The following is taken directly from my journal, written at the very end of my Mars 1st year.
And I face it – what I had chosen. To choose isn’t necessarily to integrate. I hope I’ve done some of the work, but that doesn’t really matter. Strange how some things get smaller to get bigger. I fight. I’m a fighter. I am fighting. Let’s give Mars a name. The Red Planet personified. What’s my version of this body in our solar system – in my own being? Whom did I choose a year ago? I’d like to name it as a big cat who hunts by night under the Moon, and it would be true, but it’s not quite right for right now. I will call it “NOW,” which means the present moment. When I chose Mars, I chose “Now.” Mars is “Now.”
Now “Now” is an interesting thing except it cares nothing for being anything. It’s much more of a doing, defined in action, or as action. Last year, I chose Mars 1st, but I didn’t really choose anything different from all my other years, except a willingness to be it. And “it” is me. “Now” became a real player in the game. “Now” cared less for yesterday and tomorrow. “Now” has nowhere to go. To choose “Now” is not waiting to get through something or trying to remember something.

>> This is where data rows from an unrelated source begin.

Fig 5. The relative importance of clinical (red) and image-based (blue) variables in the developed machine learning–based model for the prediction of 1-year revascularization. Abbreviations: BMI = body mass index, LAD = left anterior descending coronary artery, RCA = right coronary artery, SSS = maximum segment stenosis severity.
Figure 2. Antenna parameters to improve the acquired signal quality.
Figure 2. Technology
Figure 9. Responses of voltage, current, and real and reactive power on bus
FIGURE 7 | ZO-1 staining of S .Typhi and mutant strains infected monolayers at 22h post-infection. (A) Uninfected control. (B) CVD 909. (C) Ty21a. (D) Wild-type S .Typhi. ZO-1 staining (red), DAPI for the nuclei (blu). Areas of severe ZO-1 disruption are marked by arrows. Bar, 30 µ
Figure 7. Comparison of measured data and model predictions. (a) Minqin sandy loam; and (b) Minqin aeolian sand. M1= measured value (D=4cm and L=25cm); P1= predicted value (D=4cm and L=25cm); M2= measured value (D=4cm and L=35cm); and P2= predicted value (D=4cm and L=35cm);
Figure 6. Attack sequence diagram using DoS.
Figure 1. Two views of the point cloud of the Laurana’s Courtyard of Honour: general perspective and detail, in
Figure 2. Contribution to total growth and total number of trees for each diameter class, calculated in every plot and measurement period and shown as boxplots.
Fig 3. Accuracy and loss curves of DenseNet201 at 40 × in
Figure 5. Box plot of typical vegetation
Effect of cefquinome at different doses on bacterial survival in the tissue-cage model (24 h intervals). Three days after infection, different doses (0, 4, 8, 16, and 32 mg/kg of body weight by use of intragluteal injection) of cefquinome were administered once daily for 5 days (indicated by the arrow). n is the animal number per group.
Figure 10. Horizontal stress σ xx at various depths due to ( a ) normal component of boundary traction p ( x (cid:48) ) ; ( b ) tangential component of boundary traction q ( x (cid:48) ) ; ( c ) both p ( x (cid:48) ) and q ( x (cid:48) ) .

I chose to show up and to say “no.” I thought I was learning to say “no” to external things – well, I wouldn’t have said that then, but I acted and reacted against external “pressure.” And I still will – it’s my nature. I’m not, however, hunting myself as a pack of wolves after a deer. That thing I was so certain needed to be taken down has been rescued by “Now” and “Now” also rescued the hunters. What did “Now” rescue them from? From destruction with no hope of creation. From death without ever living. From a life of illusion.
I would never fight it off. Not even starving it would strip it away. “Now” is a strange thing for a human mind to work with. So, I’m going to find other ways to be with “Now.” Other ways to BE “Now.” Now that “Now” is here, now what?
Really? I don’t hear anything. Still nothing. “Now” says nothing.
My Mars is in Leo. Isn’t there even a roar? Mars is conjunct my Moon. Doesn’t it have an old memory to share? A feeling to express? I’ve always worked with a manipulated version of “Now” - “Now” with the past to explain it, “Now” with the future to distort it, or “Now” as a manufactured moment. And “Now” really is none of this.
Do people generally know they have a “Now?” Do they realize it can barely breathe? How we obscure it and dress it up… until we’re sure we can hear the answers? When it always says nothing.
In my “Now,” I reclaim my nothing. I hope I’m giving myself something. In this big open space of nothing.
This is not, for a second, how I would have imagined my Mars 1st year ending. But I didn’t try to imagine it. And during this year, I was given the name “Mother Moon” at the office. My “Now” is lunar in nature, with Mars conjunct Moon, and Mars rules my chart. This year has been my personal self (in the present moment) rising. I am rising. Now!
**Post note: Clearly, I try to use my mind to understand and explain things. I have South Node in Gemini ruled by Mercury conjunct Saturn. I recognize that as I write about Mars, which I’m calling “Now,” I’m out of the moment. By the time I think and write about it, it’s gone. The intellectual mind works post-text – it’s not “Now” at all. I was trying to think about “Now” which may not even be possible. You may not relate to Mars as “Now.” It might not make sense to you. It’s just what showed up for me. It seems silly to write about a “Now” that isn’t now anymore, but for now, 😉 I’m doing it anyway.